** Opening EXCERPT TO READ block **
The difference between the Senate and House bills that is causing the current impasse involves the defining of mental illness. The Senate bill is silent on the matter, which means that insurers would be able to define the set of covered conditions themselves. The House bill explicitly defines the conditions covered under the law as all the mental or substance-related disorders that appear in the Diagnostic and Statistical Manual of Mental Disorders (DSM).
To put this distinction into context, it is useful to consider how health plans define the set of non–mental health conditions they cover. Most health insurance plans follow the Senate's strategy — they do not formally define the medical conditions whose care they cover. Rather, the scope of coverage is generally governed by the rule that services be "medically necessary." This term, which is not always defined, generally refers to care that is "accepted medical practice or community standards of care; not for the convenience of the patient or provider; not experimental or investigational; and appropriate and effective."1 Insurers do not always require that a set of symptoms meet the criteria delineated by an official categorization of medical conditions — such as the International Classification of Diseases (ICD) — if they are to pay for a benefit under the medical-necessity standard. Conversely, plans are not obligated to — nor do they — pay for the treatment of all conditions included in the ICD. They may deny coverage because of a judgment that a condition would not improve with treatment or because the treatment being contemplated is not appropriate or effective or is experimental.
** Closing EXCERPT TO READ block **
** Opening EXTRACTED RECORDS block **
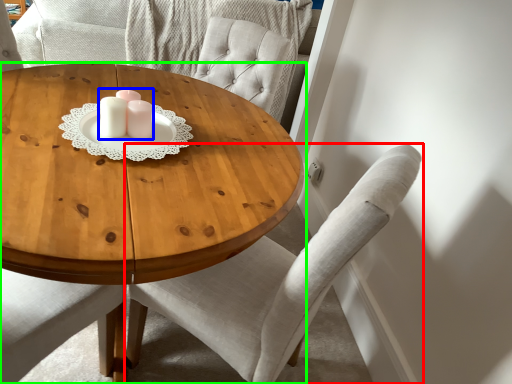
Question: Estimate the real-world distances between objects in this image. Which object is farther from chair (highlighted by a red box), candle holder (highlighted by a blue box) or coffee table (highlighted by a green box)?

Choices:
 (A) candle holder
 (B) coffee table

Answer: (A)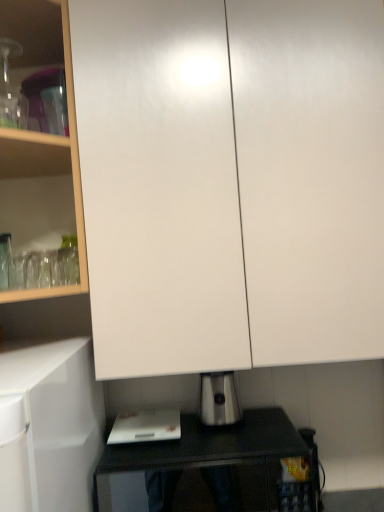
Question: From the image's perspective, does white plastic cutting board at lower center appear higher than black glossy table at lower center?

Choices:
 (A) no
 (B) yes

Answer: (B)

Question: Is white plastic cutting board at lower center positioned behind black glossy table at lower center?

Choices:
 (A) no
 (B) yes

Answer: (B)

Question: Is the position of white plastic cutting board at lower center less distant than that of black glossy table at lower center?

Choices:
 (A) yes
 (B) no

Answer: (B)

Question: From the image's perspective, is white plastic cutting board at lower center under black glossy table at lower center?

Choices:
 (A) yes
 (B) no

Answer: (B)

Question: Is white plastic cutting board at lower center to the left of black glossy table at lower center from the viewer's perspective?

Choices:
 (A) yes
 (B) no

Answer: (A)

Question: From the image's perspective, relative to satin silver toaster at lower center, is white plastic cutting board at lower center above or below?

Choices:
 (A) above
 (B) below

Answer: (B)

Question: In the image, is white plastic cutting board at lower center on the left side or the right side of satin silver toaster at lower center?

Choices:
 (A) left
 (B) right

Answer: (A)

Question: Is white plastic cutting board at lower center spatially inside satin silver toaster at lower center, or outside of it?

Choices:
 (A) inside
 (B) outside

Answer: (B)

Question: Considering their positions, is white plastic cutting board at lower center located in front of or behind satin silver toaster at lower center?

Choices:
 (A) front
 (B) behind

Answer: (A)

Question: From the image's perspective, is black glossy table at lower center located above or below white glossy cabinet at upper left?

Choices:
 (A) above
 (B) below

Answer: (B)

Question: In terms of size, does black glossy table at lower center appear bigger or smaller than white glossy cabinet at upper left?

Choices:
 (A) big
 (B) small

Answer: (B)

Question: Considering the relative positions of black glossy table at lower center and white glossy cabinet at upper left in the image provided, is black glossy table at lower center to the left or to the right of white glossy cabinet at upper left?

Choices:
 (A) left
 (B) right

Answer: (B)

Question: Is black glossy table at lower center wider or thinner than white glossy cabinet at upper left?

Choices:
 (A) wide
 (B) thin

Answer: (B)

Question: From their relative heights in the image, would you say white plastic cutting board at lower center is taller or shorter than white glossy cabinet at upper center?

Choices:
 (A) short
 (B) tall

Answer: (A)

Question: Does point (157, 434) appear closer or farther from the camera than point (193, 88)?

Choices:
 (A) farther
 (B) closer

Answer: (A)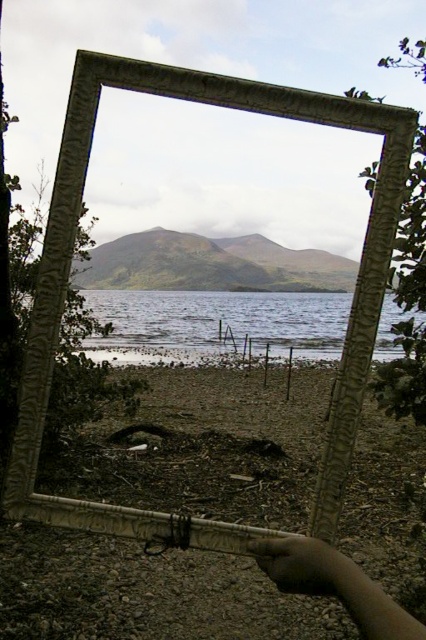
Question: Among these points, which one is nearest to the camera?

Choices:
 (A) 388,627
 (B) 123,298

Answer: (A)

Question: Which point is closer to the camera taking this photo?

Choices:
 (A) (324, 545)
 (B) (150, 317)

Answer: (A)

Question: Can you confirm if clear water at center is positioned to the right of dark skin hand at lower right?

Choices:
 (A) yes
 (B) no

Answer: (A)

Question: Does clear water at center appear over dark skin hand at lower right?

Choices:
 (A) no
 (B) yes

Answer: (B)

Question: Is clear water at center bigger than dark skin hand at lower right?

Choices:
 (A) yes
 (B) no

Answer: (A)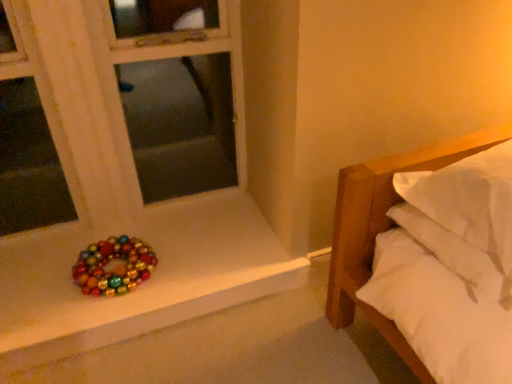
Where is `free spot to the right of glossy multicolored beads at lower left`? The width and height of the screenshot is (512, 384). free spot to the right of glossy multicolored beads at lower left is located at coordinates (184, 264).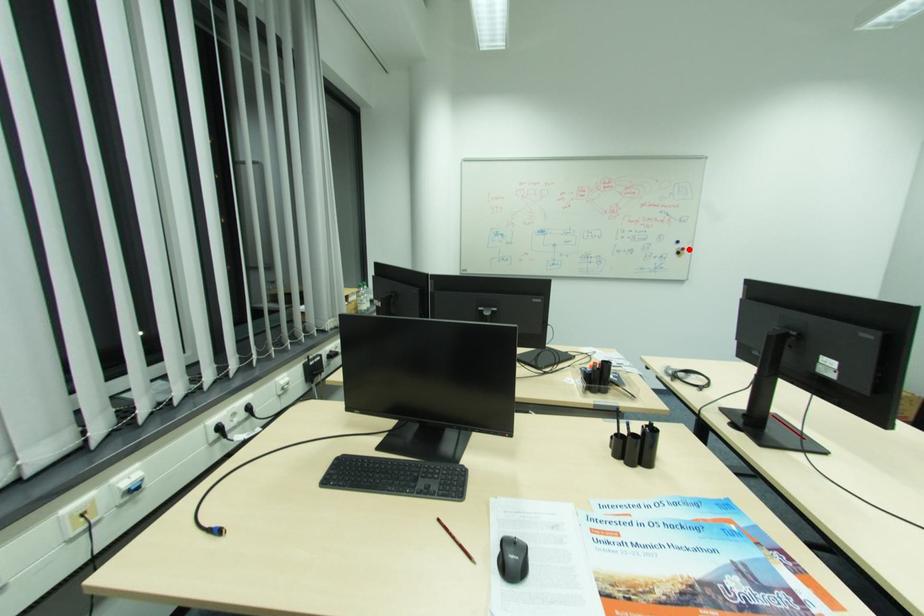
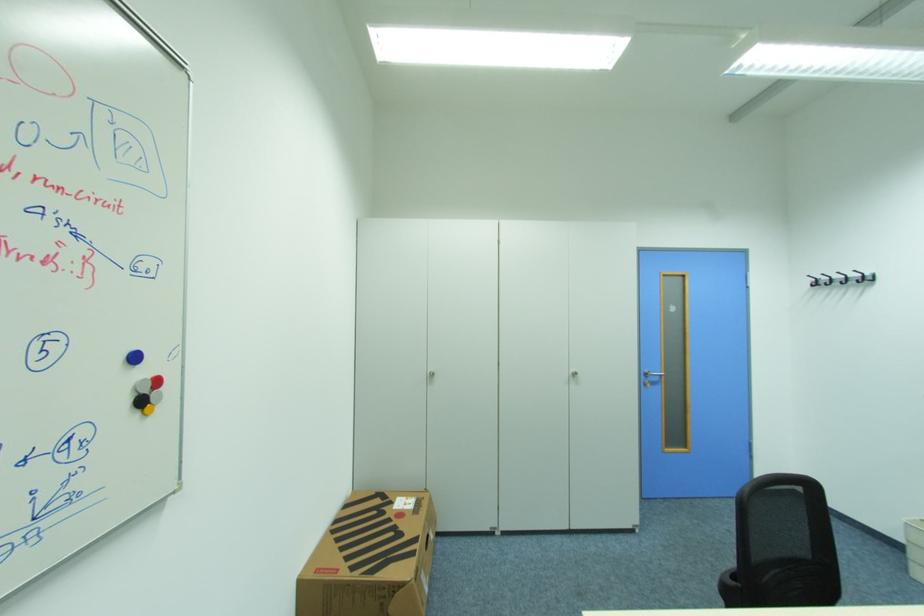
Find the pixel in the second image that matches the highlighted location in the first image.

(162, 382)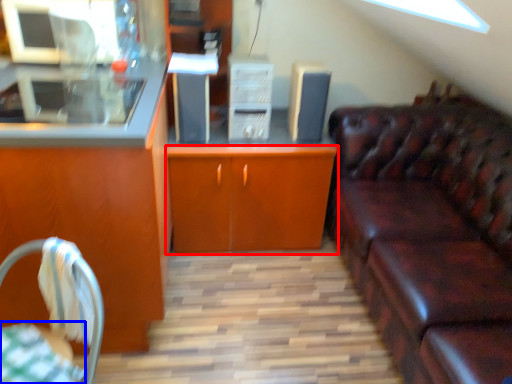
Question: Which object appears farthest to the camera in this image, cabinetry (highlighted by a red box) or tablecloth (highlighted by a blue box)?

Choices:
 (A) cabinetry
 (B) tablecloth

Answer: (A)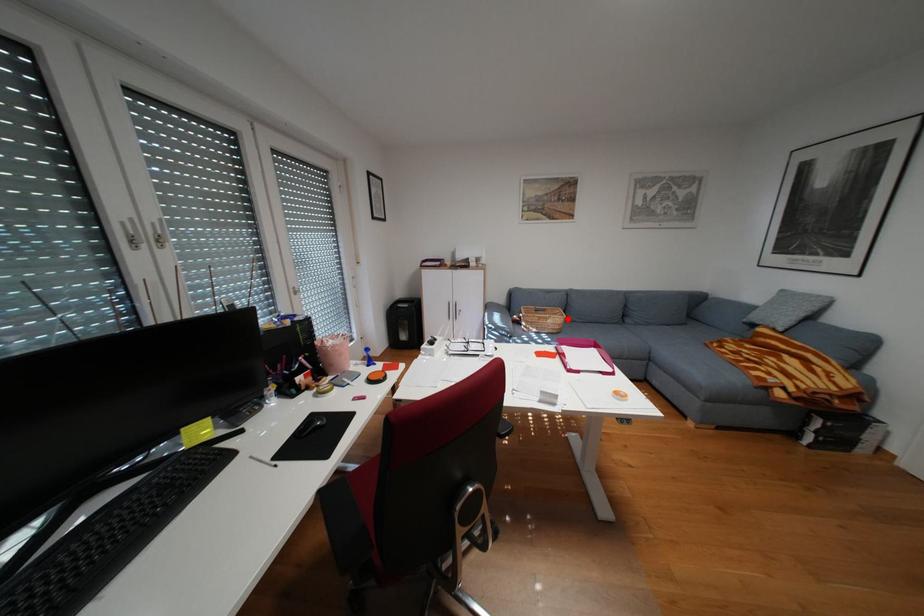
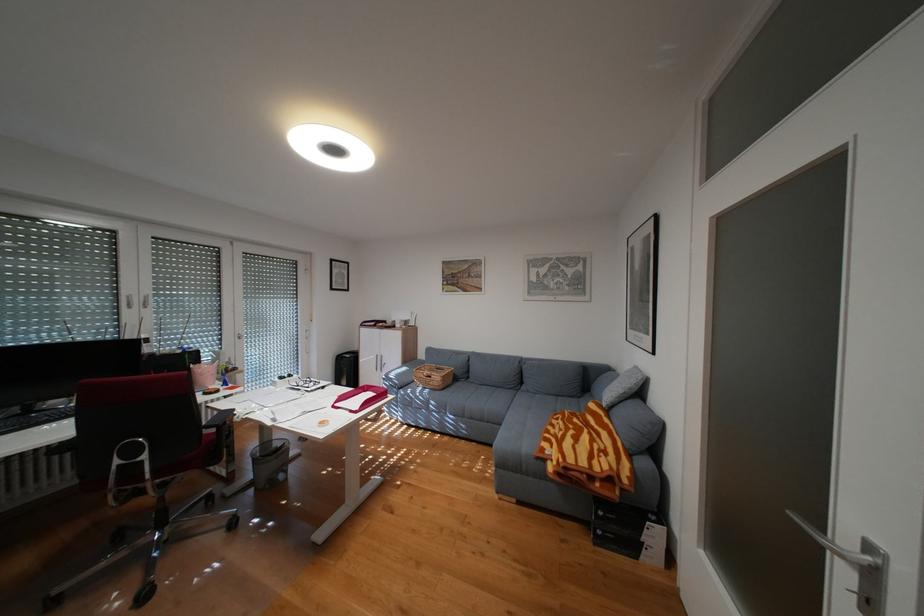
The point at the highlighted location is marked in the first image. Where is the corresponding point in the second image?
** Closing EXTRACTED RECORDS block **
In the passage above on Senate and House mental health coverage bills, extract the text from "The difference between" up to and including "Mental Disorders (DSM).".

## THE ANSWER
The difference between the Senate and House bills that is causing the current impasse involves the defining of mental illness. The Senate bill is silent on the matter, which means that insurers would be able to define the set of covered conditions themselves. The House bill explicitly defines the conditions covered under the law as all the mental or substance-related disorders that appear in the Diagnostic and Statistical Manual of Mental Disorders (DSM).